Başkumandan Mustafa Kemal Paşa’nın nasıl birisi olduğunu ise Nazım Hikmet’ten öğrenelim:

“Sarışın bir kurda benziyordu.
Ve mavi gözleri çakmak çakmaktı.
Yürüdü uçurumun başına kadar, eğildi, durdu.
Bıraksalar İnce, uzun bacakları üstünde yaylanarak
Ve karanlıkta akan bir yıldız gibi kayarak
Kocatepe’den Afyon ovasına atlayacaktı.”

Ve Mustafa Kemal Paşa 26 Ağustos 1922 sabahı Kocatepe’den Afyon ovasına atladı hem de Mehmetlerle beraber.

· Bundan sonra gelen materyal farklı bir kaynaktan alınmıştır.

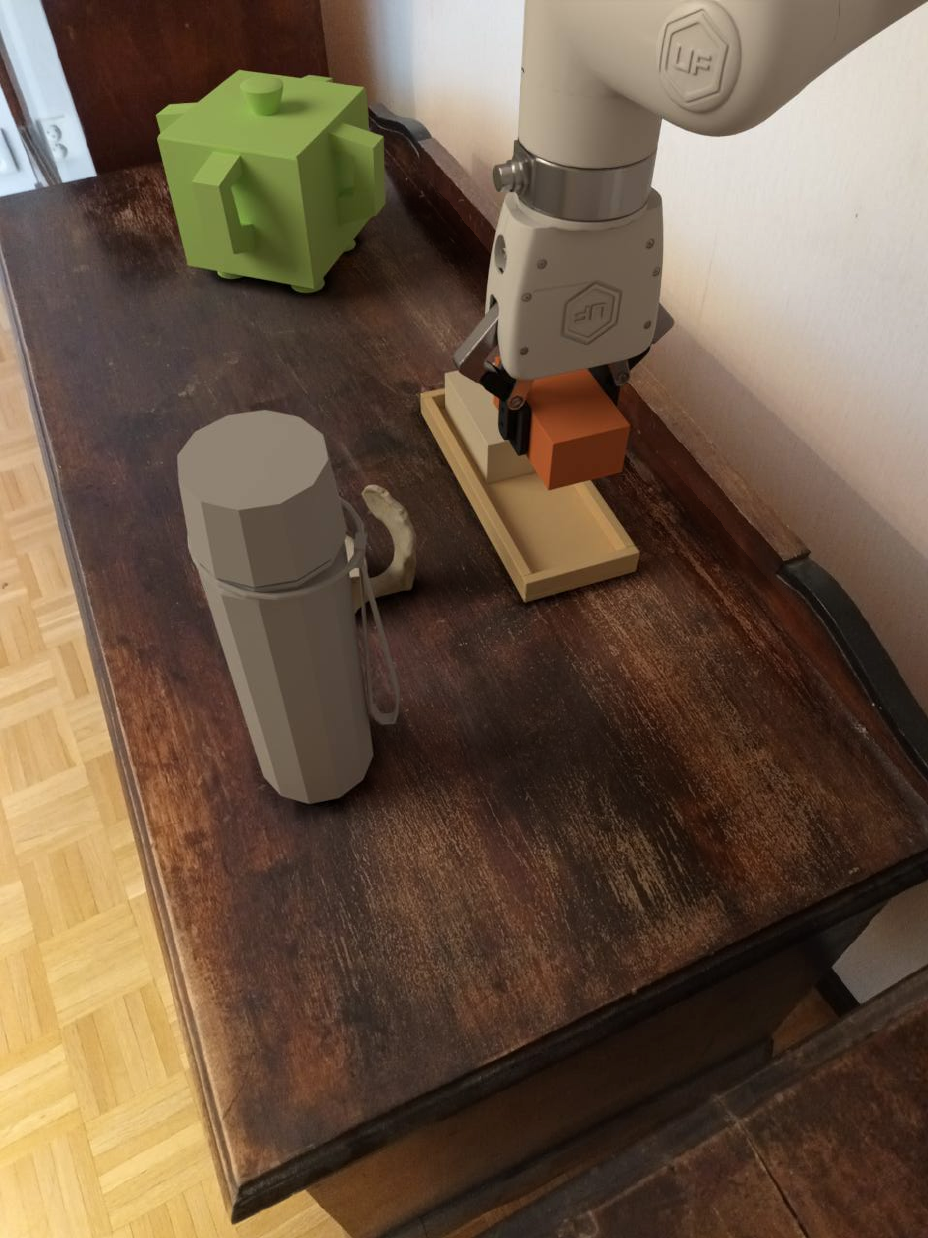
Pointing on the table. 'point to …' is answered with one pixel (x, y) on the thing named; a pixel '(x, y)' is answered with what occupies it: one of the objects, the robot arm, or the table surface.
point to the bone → (404, 542)
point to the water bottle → (285, 597)
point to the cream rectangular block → (481, 429)
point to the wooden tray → (537, 520)
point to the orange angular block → (573, 430)
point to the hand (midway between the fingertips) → (555, 431)
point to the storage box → (272, 176)
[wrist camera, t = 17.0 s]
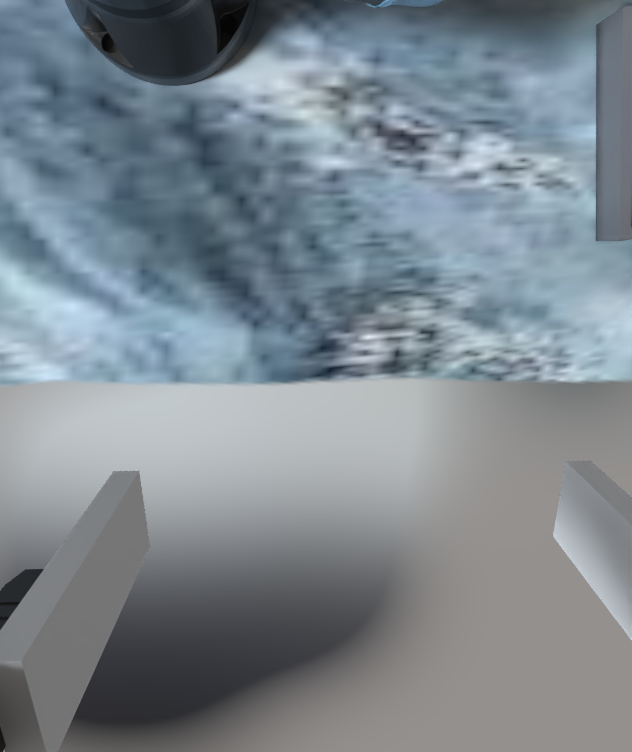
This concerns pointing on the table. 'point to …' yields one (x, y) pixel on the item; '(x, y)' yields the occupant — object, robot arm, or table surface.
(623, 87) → the tray
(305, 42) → the table surface
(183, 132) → the table surface
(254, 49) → the table surface
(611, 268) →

Nasıl atladığını Sayın Turgut Özakman’ın kaleminden okuyalım:

“Tümenler önceden belirlenmiş hazırlık hatlarına ulaşmışlardı. Ağır ve hafif toplar önceden seçilmiş yerlere yerleştirildiler. Cephane kolları topların yanına mermi taşıyor, muhabereciler telefon ağını kuruyorlardı. Sıhhıyeciler sargı yerlerini açmışlardır. İstihkâm birliği, hücum edecek birliklere tel örgülerde gedik açacak tahrip müfrezleri yollamıştı.”

“… Askerler subayların tavsiyelerine uyarak, bir iki saat uyumak için başlarını tüfeklerine ya da birbirlerinin omuzlarına yasladılar.”

“…Saat 05:00’e doğru gün ışımaya, sis dağılmaya, Afyon’un kalesi ve dev tepeler yavaş yavaş belirlemeye başladılar.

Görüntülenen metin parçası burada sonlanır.